The Food Network star, who is not shy with butter and frying up anything, came under fire when she revealed she had been living with type 2 diabetes for the past three years but continued to promote unhealthy cooking on her show (one of her dishes is a burger between two doughnuts). The condition is in part caused by obesity and an unhealthy lifestyle.
But Paula seems to be finally embracing a healthier outlook -- and it shows. The chef told the magazine that her new regimen includes walking for 30 minutes every day and cutting her portion sizes in half. She has also said she is easing up on sugary treats such as cake and sweet tea.
Paula still doesn’t know how much she weighs, telling People, "We don't own a scale in our house.” She adds, "Every six months I go for a physical and find out. Now it's time to see the doctor. She'll be so happy if I've lost weight."
The 65-year-old, who has teamed up with a drug company, Novo Nordisk, on a website called Diabetes in a New Light, promised to introduce lighter versions of her Southern-style food.
Paula told the Associated Press, "I am who I am. But what I will be doing is offering up lighter versions of my recipes." Just don’t expect a vegan menu: "I'm Southern by roots. I was taught (to cook) by my grandmother and nothing I can do would change that."

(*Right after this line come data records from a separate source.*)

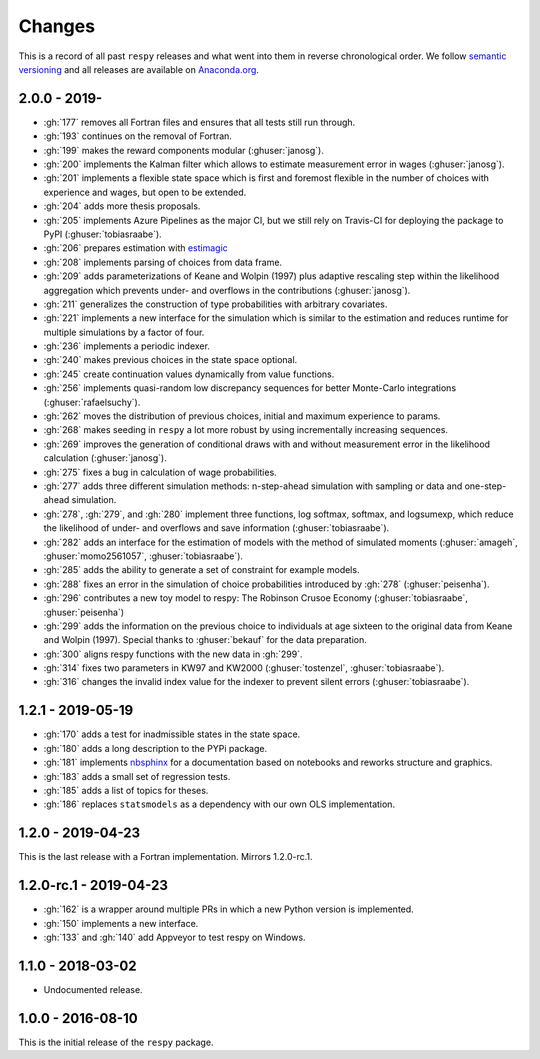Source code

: Changes
=======

This is a record of all past ``respy`` releases and what went into them in reverse
chronological order. We follow `semantic versioning <https://semver.org/>`_ and all
releases are available on `Anaconda.org
<https://anaconda.org/opensourceeconomics/respy>`_.

2.0.0 - 2019-
-------------

- :gh:`177` removes all Fortran files and ensures that all tests still run through.
- :gh:`193` continues on the removal of Fortran.
- :gh:`199` makes the reward components modular (:ghuser:`janosg`).
- :gh:`200` implements the Kalman filter which allows to estimate measurement error in
  wages (:ghuser:`janosg`).
- :gh:`201` implements a flexible state space which is first and foremost flexible in
  the number of choices with experience and wages, but open to be extended.
- :gh:`204` adds more thesis proposals.
- :gh:`205` implements Azure Pipelines as the major CI, but we still rely on Travis-CI
  for deploying the package to PyPI (:ghuser:`tobiasraabe`).
- :gh:`206` prepares estimation with `estimagic
  <https://github.com/OpenSourceEconomics/estimagic>`_
- :gh:`208` implements parsing of choices from data frame.
- :gh:`209` adds parameterizations of Keane and Wolpin (1997) plus adaptive rescaling
  step within the likelihood aggregation which prevents under- and overflows in the
  contributions (:ghuser:`janosg`).
- :gh:`211` generalizes the construction of type probabilities with arbitrary
  covariates.
- :gh:`221` implements a new interface for the simulation which is similar to the
  estimation and reduces runtime for multiple simulations by a factor of four.
- :gh:`236` implements a periodic indexer.
- :gh:`240` makes previous choices in the state space optional.
- :gh:`245` create continuation values dynamically from value functions.
- :gh:`256` implements quasi-random low discrepancy sequences for better Monte-Carlo
  integrations (:ghuser:`rafaelsuchy`).
- :gh:`262` moves the distribution of previous choices, initial and maximum experience
  to params.
- :gh:`268` makes seeding in ``respy`` a lot more robust by using incrementally
  increasing sequences.
- :gh:`269` improves the generation of conditional draws with and without measurement
  error in the likelihood calculation (:ghuser:`janosg`).
- :gh:`275` fixes a bug in calculation of wage probabilities.
- :gh:`277` adds three different simulation methods: n-step-ahead simulation with
  sampling or data and one-step-ahead simulation.
- :gh:`278`, :gh:`279`, and :gh:`280` implement three functions, log softmax, softmax,
  and logsumexp, which reduce the likelihood of under- and overflows and save
  information (:ghuser:`tobiasraabe`).
- :gh:`282` adds an interface for the estimation of models with the method of simulated
  moments (:ghuser:`amageh`, :ghuser:`momo2561057`, :ghuser:`tobiasraabe`).
- :gh:`285` adds the ability to generate a set of constraint for example models.
- :gh:`288` fixes an error in the simulation of choice probabilities introduced by
  :gh:`278` (:ghuser:`peisenha`).
- :gh:`296` contributes a new toy model to respy: The Robinson Crusoe Economy
  (:ghuser:`tobiasraabe`, :ghuser:`peisenha`)
- :gh:`299` adds the information on the previous choice to individuals at age sixteen to
  the original data from Keane and Wolpin (1997). Special thanks to :ghuser:`bekauf` for
  the data preparation.
- :gh:`300` aligns respy functions with the new data in :gh:`299`.
- :gh:`314` fixes two parameters in KW97 and KW2000 (:ghuser:`tostenzel`,
  :ghuser:`tobiasraabe`).
- :gh:`316` changes the invalid index value for the indexer to prevent silent errors
  (:ghuser:`tobiasraabe`).


1.2.1 - 2019-05-19
------------------

- :gh:`170` adds a test for inadmissible states in the state space.
- :gh:`180` adds a long description to the PYPi package.
- :gh:`181` implements `nbsphinx <https://nbsphinx.readthedocs.io/en/latest/>`_ for a
  documentation based on notebooks and reworks structure and graphics.
- :gh:`183` adds a small set of regression tests.
- :gh:`185` adds a list of topics for theses.
- :gh:`186` replaces ``statsmodels`` as a dependency with our own OLS implementation.

1.2.0 - 2019-04-23
------------------

This is the last release with a Fortran implementation. Mirrors 1.2.0-rc.1.

1.2.0-rc.1 - 2019-04-23
-----------------------

- :gh:`162` is a wrapper around multiple PRs in which a new Python version is
  implemented.
- :gh:`150` implements a new interface.
- :gh:`133` and :gh:`140` add Appveyor to test respy on Windows.

1.1.0 - 2018-03-02
------------------

- Undocumented release.

1.0.0 - 2016-08-10
------------------

This is the initial release of the ``respy`` package.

Watch Paula talk about her diagnosis with Al Roker on NBC's "Today":
Not everyone is so impressed with Deen. At the South Beach Wine & Food Festival in Florida, Anthony Bourdain was asked about his feud with the Southern chef, who he’s called “the most dangerous person in America” for her fatty cooking.

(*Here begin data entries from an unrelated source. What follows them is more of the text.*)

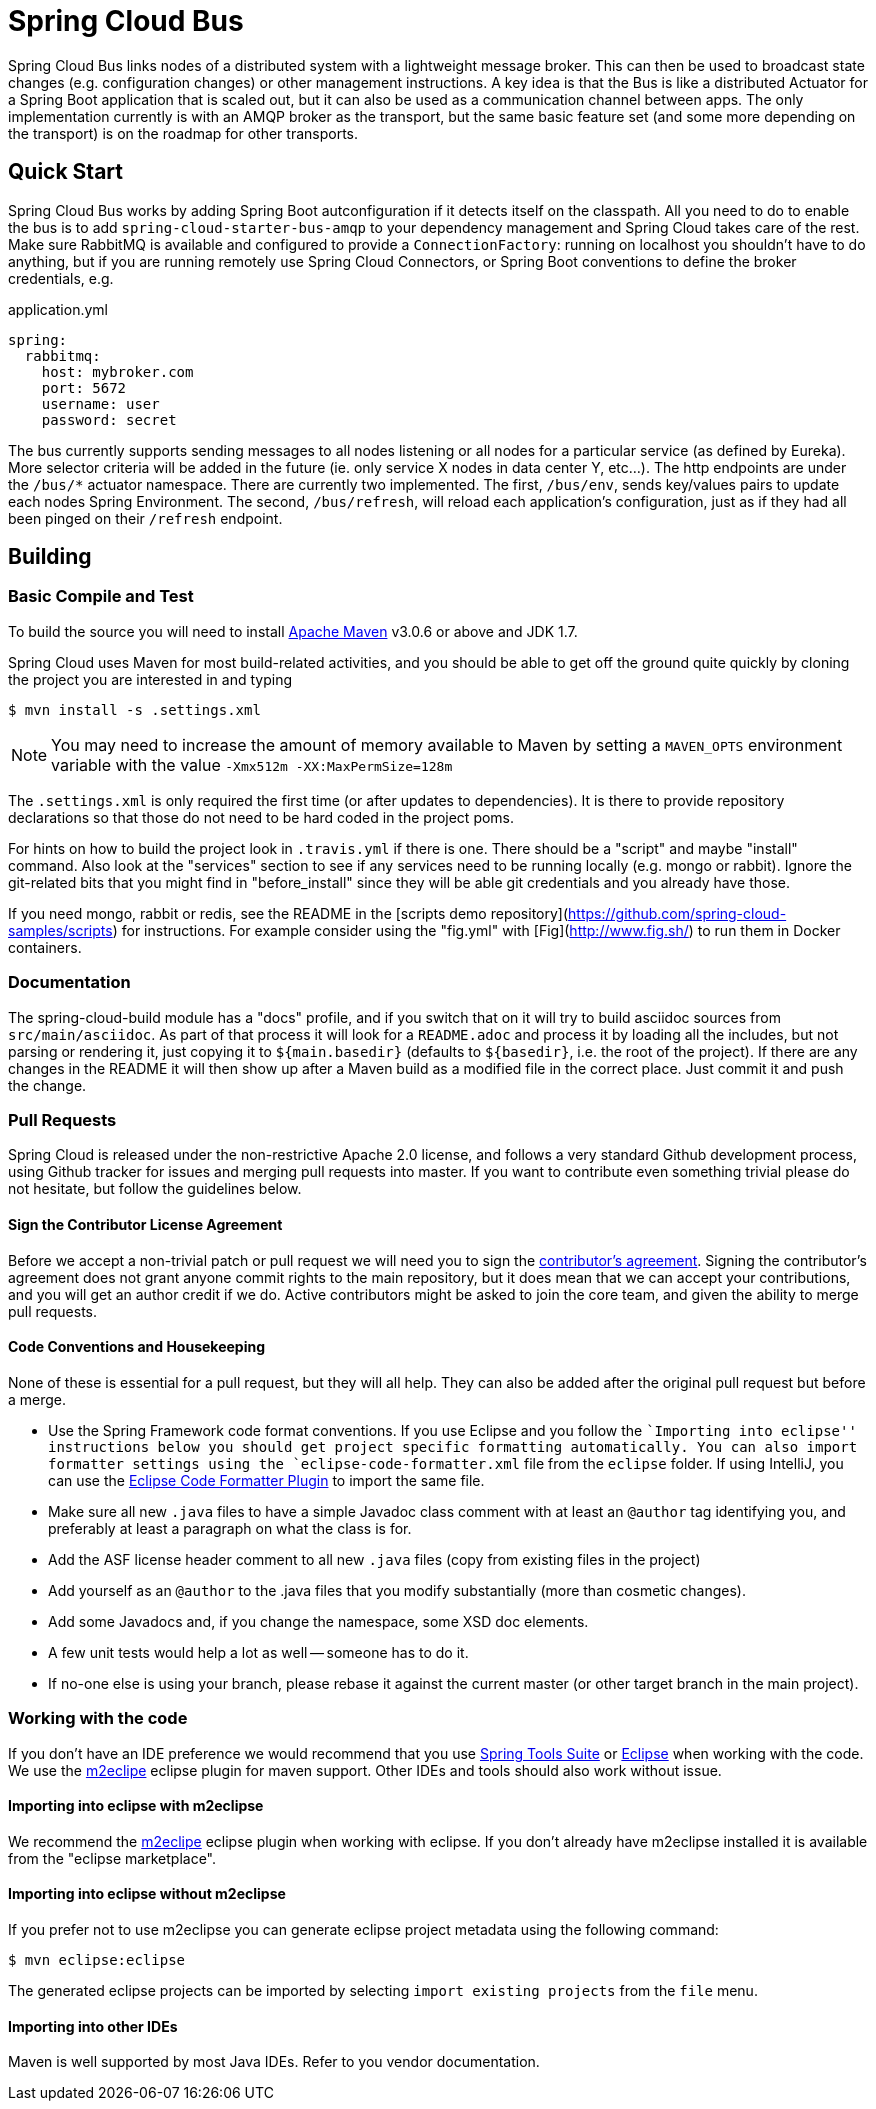 // Do not edit this file (e.g. go instead to src/main/asciidoc)

= Spring Cloud Bus

Spring Cloud Bus links nodes of a distributed system with a lightweight message broker. This can then be used to broadcast state changes (e.g. configuration changes) or other management instructions. A key idea is that the Bus is like a distributed Actuator for a Spring Boot application that is scaled out, but it can also be used as a communication channel between apps. The only implementation currently is with an AMQP broker as the transport, but the same basic feature set (and some more depending on the transport) is on the roadmap for other transports.


== Quick Start

Spring Cloud Bus works by adding Spring Boot autconfiguration if it detects itself on the classpath. All you need to do to enable the bus is to add `spring-cloud-starter-bus-amqp` to your dependency management and Spring Cloud takes care of the rest. Make sure RabbitMQ is available and configured to provide a `ConnectionFactory`: running on localhost you shouldn't have to do anything, but if you are running remotely use Spring Cloud Connectors, or Spring Boot conventions to define the broker credentials, e.g.

.application.yml
----
spring:
  rabbitmq:
    host: mybroker.com
    port: 5672
    username: user
    password: secret
----

The bus currently supports sending messages to all nodes listening or all nodes for a particular service (as defined by Eureka).  More selector criteria will be added in the future (ie. only service X nodes in data center Y, etc...). The http endpoints are under the `/bus/*` actuator namespace.  There are currently two implemented.  The first, `/bus/env`, sends key/values pairs to update each nodes Spring Environment.  The second, `/bus/refresh`, will reload each application's configuration, just as if they had all been pinged on their `/refresh` endpoint.

== Building

=== Basic Compile and Test

To build the source you will need to install
http://maven.apache.org/run-maven/index.html[Apache Maven] v3.0.6 or above and JDK 1.7.

Spring Cloud uses Maven for most build-related activities, and you
should be able to get off the ground quite quickly by cloning the
project you are interested in and typing

----
$ mvn install -s .settings.xml
----

NOTE: You may need to increase the amount of memory available to Maven by setting
a `MAVEN_OPTS` environment variable with the value `-Xmx512m -XX:MaxPermSize=128m`

The `.settings.xml` is only required the first time (or after updates
to dependencies). It is there to provide repository declarations so
that those do not need to be hard coded in the project poms.

For hints on how to build the project look in `.travis.yml` if there
is one. There should be a "script" and maybe "install" command. Also
look at the "services" section to see if any services need to be
running locally (e.g. mongo or rabbit).  Ignore the git-related bits
that you might find in "before_install" since they will be able git
credentials and you already have those.

If you need mongo, rabbit or redis, see the README in the [scripts
demo repository](https://github.com/spring-cloud-samples/scripts) for
instructions. For example consider using the "fig.yml" with
[Fig](http://www.fig.sh/) to run them in Docker containers.

=== Documentation

The spring-cloud-build module has a "docs" profile, and if you switch
that on it will try to build asciidoc sources from
`src/main/asciidoc`. As part of that process it will look for a
`README.adoc` and process it by loading all the includes, but not
parsing or rendering it, just copying it to `${main.basedir}`
(defaults to `${basedir}`, i.e. the root of the project). If there are
any changes in the README it will then show up after a Maven build as
a modified file in the correct place. Just commit it and push the change.

=== Pull Requests

Spring Cloud is released under the non-restrictive Apache 2.0 license,
and follows a very standard Github development process, using Github
tracker for issues and merging pull requests into master. If you want
to contribute even something trivial please do not hesitate, but
follow the guidelines below.

==== Sign the Contributor License Agreement
Before we accept a non-trivial patch or pull request we will need you
to sign the
https://support.springsource.com/spring_committer_signup[contributor's
agreement].  Signing the contributor's agreement does not grant anyone
commit rights to the main repository, but it does mean that we can
accept your contributions, and you will get an author credit if we do.
Active contributors might be asked to join the core team, and given
the ability to merge pull requests.

==== Code Conventions and Housekeeping
None of these is essential for a pull request, but they will all help.  They can also be
added after the original pull request but before a merge.

* Use the Spring Framework code format conventions. If you use Eclipse and you follow
  the ``Importing into eclipse'' instructions below you should get project specific
  formatting automatically. You can also import formatter settings using the
  `eclipse-code-formatter.xml` file from the `eclipse` folder. If using IntelliJ, you can
  use the http://plugins.jetbrains.com/plugin/6546[Eclipse Code Formatter Plugin]
  to import the same file.
* Make sure all new `.java` files to have a simple Javadoc class comment with at least an
  `@author` tag identifying you, and preferably at least a paragraph on what the class is
  for.
* Add the ASF license header comment to all new `.java` files (copy from existing files
  in the project)
* Add yourself as an `@author` to the .java files that you modify substantially (more
  than cosmetic changes).
* Add some Javadocs and, if you change the namespace, some XSD doc elements.
* A few unit tests would help a lot as well -- someone has to do it.
* If no-one else is using your branch, please rebase it against the current master (or
  other target branch in the main project).

=== Working with the code
If you don't have an IDE preference we would recommend that you use
http://www.springsource.com/developer/sts[Spring Tools Suite] or
http://eclipse.org[Eclipse] when working with the code. We use the
http://eclipse.org/m2e/[m2eclipe] eclipse plugin for maven support. Other IDEs and tools
should also work without issue.

==== Importing into eclipse with m2eclipse
We recommend the http://eclipse.org/m2e/[m2eclipe] eclipse plugin when working with
eclipse. If you don't already have m2eclipse installed it is available from the "eclipse
marketplace".

==== Importing into eclipse without m2eclipse
If you prefer not to use m2eclipse you can generate eclipse project metadata using the
following command:

[indent=0]
----
	$ mvn eclipse:eclipse
----

The generated eclipse projects can be imported by selecting `import existing projects`
from the `file` menu.

==== Importing into other IDEs
Maven is well supported by most Java IDEs. Refer to you vendor documentation.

People magazine recounted that NYC chef Eddie Huang asked Bourdain about his hypocrisy, “Smoking on your show and making fun of this nice old lady with diabetes?" As the crowd yelled, Bourdain answered, "You're right. I did smoke cigarettes for a lot of years on my show. But I wasn't selling any [bleeping] cigarettes… And when I found a spot on my [bleeping] lung, I didn't wait three years so I could get a deal selling the patch."
Deen, for her part, thanked her supporters, saying she doesn’t understand the anger directed at her. "There have been two or three haters. I don't know why they're mad at me. I didn't choose [my diabetes]," adding, "I don't care what they say. What I do care about is y'all, and I thank you for the support... I can't tell you what it means to me."